**** Source information ****
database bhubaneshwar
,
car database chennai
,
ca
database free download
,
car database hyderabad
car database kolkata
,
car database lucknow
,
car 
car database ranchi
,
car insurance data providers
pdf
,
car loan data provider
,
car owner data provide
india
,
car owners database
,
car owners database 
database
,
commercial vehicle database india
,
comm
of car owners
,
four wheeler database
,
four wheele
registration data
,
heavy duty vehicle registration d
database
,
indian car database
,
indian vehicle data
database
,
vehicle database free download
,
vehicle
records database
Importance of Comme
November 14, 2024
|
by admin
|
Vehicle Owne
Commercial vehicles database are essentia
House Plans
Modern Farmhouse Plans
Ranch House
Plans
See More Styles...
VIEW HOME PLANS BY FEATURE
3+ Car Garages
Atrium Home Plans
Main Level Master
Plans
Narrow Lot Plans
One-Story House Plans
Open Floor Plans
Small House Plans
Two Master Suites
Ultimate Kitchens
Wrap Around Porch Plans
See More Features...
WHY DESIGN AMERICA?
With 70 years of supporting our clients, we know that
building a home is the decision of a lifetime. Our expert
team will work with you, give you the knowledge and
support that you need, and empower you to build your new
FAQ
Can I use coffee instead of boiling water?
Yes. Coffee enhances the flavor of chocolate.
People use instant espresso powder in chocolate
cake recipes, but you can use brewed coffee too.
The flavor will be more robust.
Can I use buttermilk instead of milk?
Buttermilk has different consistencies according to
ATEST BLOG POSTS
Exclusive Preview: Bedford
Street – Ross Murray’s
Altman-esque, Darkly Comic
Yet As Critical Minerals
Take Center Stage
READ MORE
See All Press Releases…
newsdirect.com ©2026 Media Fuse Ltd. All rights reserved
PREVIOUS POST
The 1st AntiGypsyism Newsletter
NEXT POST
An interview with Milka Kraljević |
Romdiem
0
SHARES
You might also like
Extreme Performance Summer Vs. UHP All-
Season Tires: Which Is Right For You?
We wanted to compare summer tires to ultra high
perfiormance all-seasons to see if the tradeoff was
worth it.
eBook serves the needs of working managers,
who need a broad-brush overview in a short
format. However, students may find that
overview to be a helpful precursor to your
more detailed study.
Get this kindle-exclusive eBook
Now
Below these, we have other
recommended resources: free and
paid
****
_Prompt_
Please copy out the text of all the records above line for line, with no changes.

_Task solution_
database bhubaneshwar
,
car database chennai
,
ca
database free download
,
car database hyderabad
car database kolkata
,
car database lucknow
,
car 
car database ranchi
,
car insurance data providers
pdf
,
car loan data provider
,
car owner data provide
india
,
car owners database
,
car owners database 
database
,
commercial vehicle database india
,
comm
of car owners
,
four wheeler database
,
four wheele
registration data
,
heavy duty vehicle registration d
database
,
indian car database
,
indian vehicle data
database
,
vehicle database free download
,
vehicle
records database
Importance of Comme
November 14, 2024
|
by admin
|
Vehicle Owne
Commercial vehicles database are essentia
House Plans
Modern Farmhouse Plans
Ranch House
Plans
See More Styles...
VIEW HOME PLANS BY FEATURE
3+ Car Garages
Atrium Home Plans
Main Level Master
Plans
Narrow Lot Plans
One-Story House Plans
Open Floor Plans
Small House Plans
Two Master Suites
Ultimate Kitchens
Wrap Around Porch Plans
See More Features...
WHY DESIGN AMERICA?
With 70 years of supporting our clients, we know that
building a home is the decision of a lifetime. Our expert
team will work with you, give you the knowledge and
support that you need, and empower you to build your new
FAQ
Can I use coffee instead of boiling water?
Yes. Coffee enhances the flavor of chocolate.
People use instant espresso powder in chocolate
cake recipes, but you can use brewed coffee too.
The flavor will be more robust.
Can I use buttermilk instead of milk?
Buttermilk has different consistencies according to
ATEST BLOG POSTS
Exclusive Preview: Bedford
Street – Ross Murray’s
Altman-esque, Darkly Comic
Yet As Critical Minerals
Take Center Stage
READ MORE
See All Press Releases…
newsdirect.com ©2026 Media Fuse Ltd. All rights reserved
PREVIOUS POST
The 1st AntiGypsyism Newsletter
NEXT POST
An interview with Milka Kraljević |
Romdiem
0
SHARES
You might also like
Extreme Performance Summer Vs. UHP All-
Season Tires: Which Is Right For You?
We wanted to compare summer tires to ultra high
perfiormance all-seasons to see if the tradeoff was
worth it.
eBook serves the needs of working managers,
who need a broad-brush overview in a short
format. However, students may find that
overview to be a helpful precursor to your
more detailed study.
Get this kindle-exclusive eBook
Now
Below these, we have other
recommended resources: free and
paid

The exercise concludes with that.